┌─ Bagian teks
Jakarta, CNN Indonesia -- Lembaga Penjamin Simpanan (
LPS) memperkirakan
likuiditas perbankan masih akan mengalami tren pengetatan tahun ini. Pasalnya, pertumbuhan Dana Pihak Ketiga (DPK) diperkirakan masih akan jauh di bawah pertumbuhan penyaluran
kredit.
Anggota Dewan Komisioner LPS Destry Damayanti mengungkapkan persaingan penghimpunan dana makin ketat ke depannya. Alasannya, masyarakat memiliki lebih banyak alternatif investasi tidak hanya di deposito.
"Jadi ke depan yang kita butuhkan adalah kreatifitas bank untuk menciptakan sumber dana baru, jangan hanya tergantung DPK," ujar Destry di kantornya, Kamis (10/1).
ADVERTISEMENT
SCROLL TO CONTINUE WITH CONTENT
Berdasarkan data Otoritas Jasa Keuangan (OJK), pada November lalu pertumbuhan penyaluran kredit industri perbankan sebesar 12,05 persen. Sedangkan, pertumbuhan DPK hanya sebesar 7,19 persen.
Akibatnya, rasio volume kredit dengan penerimaan dana atau
Loan to Deposito Rasio (LDR) perbankan mencapai 92,59 persen. Angka LDR tersebut mencerminkan kondisi likuiditas yang cukup ketat.
└─
§ Petunjuk
a: Apakah setiap pernyataan berikut sesuai dengan artikel tentang likuiditas perbankan? Jawab ya atau tidak, lalu kutip kata-kata penentunya dari artikel tanpa diubah. (i) Pada November, pertumbuhan DPK lebih tinggi daripada pertumbuhan penyaluran kredit. (ii) LDR perbankan mencapai 92,59 persen. (iii) Destry Damayanti menyarankan bank cukup mengandalkan DPK sebagai sumber dana.
b: Salin bagian artikel tentang likuiditas perbankan yang dimulai dari "Jakarta, CNN Indonesia" dan berlanjut hingga "kantornya, Kamis (10/1).".
c: Teruskan artikel tentang likuiditas perbankan dengan menulis bagian berikutnya setelah kalimat terakhirnya.
┌─ Cuplikan data
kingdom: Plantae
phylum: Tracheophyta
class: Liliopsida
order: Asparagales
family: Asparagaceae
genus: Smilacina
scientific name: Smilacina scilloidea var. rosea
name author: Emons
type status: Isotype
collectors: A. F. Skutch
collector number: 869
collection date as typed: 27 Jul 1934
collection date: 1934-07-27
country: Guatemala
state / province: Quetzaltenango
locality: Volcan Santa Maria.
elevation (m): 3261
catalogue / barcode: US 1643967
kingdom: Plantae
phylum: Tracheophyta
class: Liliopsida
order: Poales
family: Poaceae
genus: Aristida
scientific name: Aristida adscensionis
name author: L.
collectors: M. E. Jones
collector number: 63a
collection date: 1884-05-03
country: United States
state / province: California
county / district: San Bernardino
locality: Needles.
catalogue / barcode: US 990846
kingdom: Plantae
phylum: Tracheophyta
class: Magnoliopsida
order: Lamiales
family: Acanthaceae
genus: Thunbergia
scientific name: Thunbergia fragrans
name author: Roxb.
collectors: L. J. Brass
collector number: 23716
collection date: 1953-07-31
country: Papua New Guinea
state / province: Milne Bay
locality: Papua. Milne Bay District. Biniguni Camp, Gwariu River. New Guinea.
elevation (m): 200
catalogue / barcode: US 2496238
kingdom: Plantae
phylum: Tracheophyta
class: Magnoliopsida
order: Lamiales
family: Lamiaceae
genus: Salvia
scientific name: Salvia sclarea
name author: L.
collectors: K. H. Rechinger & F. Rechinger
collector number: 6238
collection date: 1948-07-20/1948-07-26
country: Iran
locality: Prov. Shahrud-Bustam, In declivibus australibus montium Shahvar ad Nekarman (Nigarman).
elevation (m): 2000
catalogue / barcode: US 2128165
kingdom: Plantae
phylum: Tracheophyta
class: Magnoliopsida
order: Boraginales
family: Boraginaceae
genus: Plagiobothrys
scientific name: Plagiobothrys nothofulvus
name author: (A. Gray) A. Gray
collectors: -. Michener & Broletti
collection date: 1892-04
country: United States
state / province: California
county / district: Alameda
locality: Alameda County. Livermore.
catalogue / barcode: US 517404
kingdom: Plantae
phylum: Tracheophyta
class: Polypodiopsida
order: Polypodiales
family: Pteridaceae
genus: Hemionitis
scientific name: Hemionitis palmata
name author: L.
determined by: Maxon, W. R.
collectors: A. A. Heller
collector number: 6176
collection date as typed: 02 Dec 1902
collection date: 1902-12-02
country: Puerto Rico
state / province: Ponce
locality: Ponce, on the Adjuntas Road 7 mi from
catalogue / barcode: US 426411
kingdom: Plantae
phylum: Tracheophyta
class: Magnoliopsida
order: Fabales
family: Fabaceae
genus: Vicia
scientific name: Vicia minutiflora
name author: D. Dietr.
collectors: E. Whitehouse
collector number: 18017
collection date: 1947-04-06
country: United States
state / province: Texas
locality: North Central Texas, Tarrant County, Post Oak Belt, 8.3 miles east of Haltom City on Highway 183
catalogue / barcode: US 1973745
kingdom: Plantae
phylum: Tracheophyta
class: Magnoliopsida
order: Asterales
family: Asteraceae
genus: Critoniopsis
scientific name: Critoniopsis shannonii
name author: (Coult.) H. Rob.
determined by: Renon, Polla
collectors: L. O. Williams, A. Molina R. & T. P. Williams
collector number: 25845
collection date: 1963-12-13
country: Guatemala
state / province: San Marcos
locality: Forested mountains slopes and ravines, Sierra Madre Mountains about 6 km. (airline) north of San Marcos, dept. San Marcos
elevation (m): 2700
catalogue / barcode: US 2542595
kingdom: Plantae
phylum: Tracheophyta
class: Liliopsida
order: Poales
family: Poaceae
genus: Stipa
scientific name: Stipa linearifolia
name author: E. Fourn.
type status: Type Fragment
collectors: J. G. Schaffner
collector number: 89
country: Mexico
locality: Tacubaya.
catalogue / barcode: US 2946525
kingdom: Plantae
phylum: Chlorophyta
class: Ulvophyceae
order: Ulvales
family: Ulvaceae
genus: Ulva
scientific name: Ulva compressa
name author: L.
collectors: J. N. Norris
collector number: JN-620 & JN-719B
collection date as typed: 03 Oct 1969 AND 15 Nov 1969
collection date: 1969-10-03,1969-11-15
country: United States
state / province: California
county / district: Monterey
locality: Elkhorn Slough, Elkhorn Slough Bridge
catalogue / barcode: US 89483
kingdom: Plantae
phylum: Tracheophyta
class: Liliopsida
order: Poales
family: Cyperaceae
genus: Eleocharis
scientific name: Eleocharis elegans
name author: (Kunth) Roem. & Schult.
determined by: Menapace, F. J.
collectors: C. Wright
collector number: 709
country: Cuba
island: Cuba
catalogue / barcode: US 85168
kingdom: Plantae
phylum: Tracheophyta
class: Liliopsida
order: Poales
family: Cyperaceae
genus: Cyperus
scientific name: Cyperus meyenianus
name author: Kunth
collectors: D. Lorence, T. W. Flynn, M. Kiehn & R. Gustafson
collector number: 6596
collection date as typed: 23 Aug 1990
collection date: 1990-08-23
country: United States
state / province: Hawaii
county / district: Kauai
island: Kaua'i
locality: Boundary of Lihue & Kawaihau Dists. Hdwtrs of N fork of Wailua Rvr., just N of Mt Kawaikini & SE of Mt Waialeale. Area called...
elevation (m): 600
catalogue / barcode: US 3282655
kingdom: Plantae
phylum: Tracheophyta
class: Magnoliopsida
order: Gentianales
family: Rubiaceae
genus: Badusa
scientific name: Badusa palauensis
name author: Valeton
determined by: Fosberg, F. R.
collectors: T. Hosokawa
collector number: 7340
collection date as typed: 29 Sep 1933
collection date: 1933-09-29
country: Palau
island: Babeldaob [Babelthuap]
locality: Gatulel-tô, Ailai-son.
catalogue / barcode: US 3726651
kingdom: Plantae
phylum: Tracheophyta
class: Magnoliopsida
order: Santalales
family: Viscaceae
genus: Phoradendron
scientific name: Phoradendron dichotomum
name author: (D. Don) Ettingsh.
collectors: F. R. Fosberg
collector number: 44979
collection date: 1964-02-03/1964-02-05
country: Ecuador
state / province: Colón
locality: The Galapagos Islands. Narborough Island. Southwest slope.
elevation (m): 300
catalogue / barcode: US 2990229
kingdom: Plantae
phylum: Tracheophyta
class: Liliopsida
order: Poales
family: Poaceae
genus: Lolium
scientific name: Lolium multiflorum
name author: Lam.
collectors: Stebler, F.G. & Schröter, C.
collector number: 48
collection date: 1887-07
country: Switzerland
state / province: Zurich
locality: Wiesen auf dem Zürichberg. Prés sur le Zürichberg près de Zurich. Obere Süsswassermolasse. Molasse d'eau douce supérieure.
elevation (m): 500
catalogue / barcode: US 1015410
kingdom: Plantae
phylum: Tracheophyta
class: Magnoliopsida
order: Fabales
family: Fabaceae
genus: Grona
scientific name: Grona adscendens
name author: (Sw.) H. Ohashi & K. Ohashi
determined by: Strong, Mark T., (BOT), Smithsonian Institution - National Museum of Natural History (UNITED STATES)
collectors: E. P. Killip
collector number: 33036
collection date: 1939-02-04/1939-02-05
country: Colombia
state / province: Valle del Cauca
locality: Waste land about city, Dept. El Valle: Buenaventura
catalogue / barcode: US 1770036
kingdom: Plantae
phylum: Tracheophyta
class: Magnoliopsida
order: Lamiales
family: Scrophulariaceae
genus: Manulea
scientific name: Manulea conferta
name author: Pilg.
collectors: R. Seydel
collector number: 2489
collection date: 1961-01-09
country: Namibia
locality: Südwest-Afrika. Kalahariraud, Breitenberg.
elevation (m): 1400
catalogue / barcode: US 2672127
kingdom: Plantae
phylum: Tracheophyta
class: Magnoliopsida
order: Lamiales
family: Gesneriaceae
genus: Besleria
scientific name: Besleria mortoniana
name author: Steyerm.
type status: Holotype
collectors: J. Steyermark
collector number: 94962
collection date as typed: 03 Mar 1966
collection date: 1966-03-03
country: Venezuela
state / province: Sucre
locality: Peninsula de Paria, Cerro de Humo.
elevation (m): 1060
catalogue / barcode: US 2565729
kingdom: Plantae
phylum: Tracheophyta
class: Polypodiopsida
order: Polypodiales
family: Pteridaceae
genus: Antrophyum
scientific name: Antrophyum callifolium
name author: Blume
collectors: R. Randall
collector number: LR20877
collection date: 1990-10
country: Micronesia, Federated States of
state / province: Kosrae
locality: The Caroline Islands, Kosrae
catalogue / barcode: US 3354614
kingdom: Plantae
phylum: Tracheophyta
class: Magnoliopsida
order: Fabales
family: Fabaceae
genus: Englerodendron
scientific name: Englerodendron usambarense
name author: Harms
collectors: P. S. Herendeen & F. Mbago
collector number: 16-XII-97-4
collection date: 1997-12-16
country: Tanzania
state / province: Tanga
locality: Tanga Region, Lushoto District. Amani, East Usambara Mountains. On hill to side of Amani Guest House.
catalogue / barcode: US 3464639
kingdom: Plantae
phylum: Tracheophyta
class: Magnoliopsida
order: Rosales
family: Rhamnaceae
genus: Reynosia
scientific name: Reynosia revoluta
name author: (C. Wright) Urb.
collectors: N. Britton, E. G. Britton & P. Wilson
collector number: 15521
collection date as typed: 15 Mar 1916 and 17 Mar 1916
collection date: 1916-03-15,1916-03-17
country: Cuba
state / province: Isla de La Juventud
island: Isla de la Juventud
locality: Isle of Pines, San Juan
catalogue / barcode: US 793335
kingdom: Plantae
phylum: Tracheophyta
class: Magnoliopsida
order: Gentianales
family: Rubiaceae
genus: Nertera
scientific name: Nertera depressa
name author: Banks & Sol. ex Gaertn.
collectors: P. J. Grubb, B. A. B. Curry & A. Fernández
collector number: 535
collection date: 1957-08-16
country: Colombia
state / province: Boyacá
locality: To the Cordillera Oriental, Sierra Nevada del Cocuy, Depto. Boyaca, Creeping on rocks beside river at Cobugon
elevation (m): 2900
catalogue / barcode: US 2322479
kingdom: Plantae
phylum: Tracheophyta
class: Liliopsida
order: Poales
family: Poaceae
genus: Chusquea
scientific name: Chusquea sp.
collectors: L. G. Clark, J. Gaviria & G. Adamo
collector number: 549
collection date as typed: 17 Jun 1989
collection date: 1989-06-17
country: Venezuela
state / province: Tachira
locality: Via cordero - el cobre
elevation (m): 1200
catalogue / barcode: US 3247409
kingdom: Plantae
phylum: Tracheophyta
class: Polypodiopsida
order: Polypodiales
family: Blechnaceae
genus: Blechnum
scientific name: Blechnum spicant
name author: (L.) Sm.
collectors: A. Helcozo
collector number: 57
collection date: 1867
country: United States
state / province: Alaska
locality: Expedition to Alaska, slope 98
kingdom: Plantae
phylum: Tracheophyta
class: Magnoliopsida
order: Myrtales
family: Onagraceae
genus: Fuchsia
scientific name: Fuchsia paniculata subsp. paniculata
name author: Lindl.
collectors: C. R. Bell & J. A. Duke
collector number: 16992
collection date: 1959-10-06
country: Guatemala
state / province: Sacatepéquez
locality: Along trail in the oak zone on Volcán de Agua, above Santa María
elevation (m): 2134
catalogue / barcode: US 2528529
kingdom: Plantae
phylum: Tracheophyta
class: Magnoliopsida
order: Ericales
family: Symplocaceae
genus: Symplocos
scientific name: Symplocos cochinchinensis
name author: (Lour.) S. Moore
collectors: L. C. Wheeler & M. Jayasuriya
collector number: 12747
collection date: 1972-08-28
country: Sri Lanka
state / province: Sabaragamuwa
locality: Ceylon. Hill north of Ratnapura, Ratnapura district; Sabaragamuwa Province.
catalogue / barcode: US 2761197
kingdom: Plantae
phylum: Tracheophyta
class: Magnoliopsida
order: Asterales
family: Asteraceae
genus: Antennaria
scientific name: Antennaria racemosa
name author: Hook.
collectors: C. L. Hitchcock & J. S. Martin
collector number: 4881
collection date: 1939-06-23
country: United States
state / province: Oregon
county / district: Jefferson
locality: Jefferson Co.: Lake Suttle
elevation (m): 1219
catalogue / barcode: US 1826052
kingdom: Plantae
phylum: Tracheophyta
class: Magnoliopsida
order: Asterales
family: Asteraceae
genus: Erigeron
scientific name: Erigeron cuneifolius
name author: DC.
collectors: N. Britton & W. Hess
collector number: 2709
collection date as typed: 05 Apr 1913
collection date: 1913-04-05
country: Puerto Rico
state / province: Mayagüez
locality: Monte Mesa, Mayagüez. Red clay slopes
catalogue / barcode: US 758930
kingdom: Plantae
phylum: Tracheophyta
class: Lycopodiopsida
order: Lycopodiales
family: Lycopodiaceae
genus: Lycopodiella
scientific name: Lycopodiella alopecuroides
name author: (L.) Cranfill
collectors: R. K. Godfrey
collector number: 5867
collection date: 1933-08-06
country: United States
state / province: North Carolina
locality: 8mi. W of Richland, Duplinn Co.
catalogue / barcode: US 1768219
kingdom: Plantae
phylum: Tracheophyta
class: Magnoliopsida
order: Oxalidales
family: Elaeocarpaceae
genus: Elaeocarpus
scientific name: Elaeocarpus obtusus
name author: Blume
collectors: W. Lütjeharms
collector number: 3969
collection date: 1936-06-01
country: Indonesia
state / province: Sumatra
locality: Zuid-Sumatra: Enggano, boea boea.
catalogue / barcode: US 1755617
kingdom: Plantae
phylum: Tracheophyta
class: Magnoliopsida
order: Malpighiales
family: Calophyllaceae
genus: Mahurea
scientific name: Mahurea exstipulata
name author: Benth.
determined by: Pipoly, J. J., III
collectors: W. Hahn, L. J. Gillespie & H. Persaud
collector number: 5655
└─
§ Jawaban di bawah
a:
(i) Tidak: "pada November lalu pertumbuhan penyaluran kredit industri perbankan sebesar 12,05 persen. Sedangkan, pertumbuhan DPK hanya sebesar 7,19 persen."
(ii) Ya: "Loan to Deposito Rasio (LDR) perbankan mencapai 92,59 persen."
(iii) Tidak: "yang kita butuhkan adalah kreatifitas bank untuk menciptakan sumber dana baru, jangan hanya tergantung DPK"

b:
Jakarta, CNN Indonesia -- Lembaga Penjamin Simpanan (
LPS) memperkirakan
likuiditas perbankan masih akan mengalami tren pengetatan tahun ini. Pasalnya, pertumbuhan Dana Pihak Ketiga (DPK) diperkirakan masih akan jauh di bawah pertumbuhan penyaluran
kredit.
Anggota Dewan Komisioner LPS Destry Damayanti mengungkapkan persaingan penghimpunan dana makin ketat ke depannya. Alasannya, masyarakat memiliki lebih banyak alternatif investasi tidak hanya di deposito.
"Jadi ke depan yang kita butuhkan adalah kreatifitas bank untuk menciptakan sumber dana baru, jangan hanya tergantung DPK," ujar Destry di kantornya, Kamis (10/1).

c:
Oleh karena itu, LPS mengimbau kepada perbankan agar berhati-hati dalam menyalurkan kredit. Utamanya, lanjut Destry, untuk bank BUKU III. Pasalnya, posisi LDR sudah melebihi 100 persen.
"Kami imbau bank agar mereka hati-hati menyalurkan kreditnya utamanya untuk beberapa sektor yang rentan dan volatil," katanya.
Tahun ini, LPS memperkirakan pertumbuhan penyaluran kredit mencapai 12,4 persen. Target LPS ini sejalan dengan target yang dipatok OJK yaitu di rentang 12-13 persen. Namun demikian, target pertumbuhan kredit tahun ini cenderung stagnan dibandingkan klaim pertumbuhan kredit oleh OJK tahun 2018 sebesar 12,45 persen.
Destry menuturkan kredit bakal mulai menggeliat pada semester II, tepatnya usai penyelenggaraan Pemilihan Umum (Pemilu). "Kami berharap setelah Pemilu selesai di April paling tidak sudah memberikan kepastian dunia usaha, siapapun yang menang mereka sudah bisa membaca arah kebijakan ke depan," tuturnya.
Sementara itu, LPS meramalkan DPK akan tumbuh sebesar 9 persen. Hal ini ditopang oleh pertumbuhan ekonomi yang diprediksi akan mencapai 5,3 persen.
"Belum lagi setelah pesta politk lewat orang mulai
spending lagi sehingga ini menghasilkan dana baru, dan
inflow (aliran dana) akan masuk," kata Destry.
Ketatnya likuiditas ini juga diakui oleh sejumlah bankir nasional. Direktur Utama Bank Mandiri Kartika Wirjoatmodjo mengakui likuiditas merupakan tantangan yang dihadapi industri perbankan tahun ini. Ketatnya likuditas di tahun ini merupakan lanjutan dari tren pengetatan likuiditas di tahun lalu.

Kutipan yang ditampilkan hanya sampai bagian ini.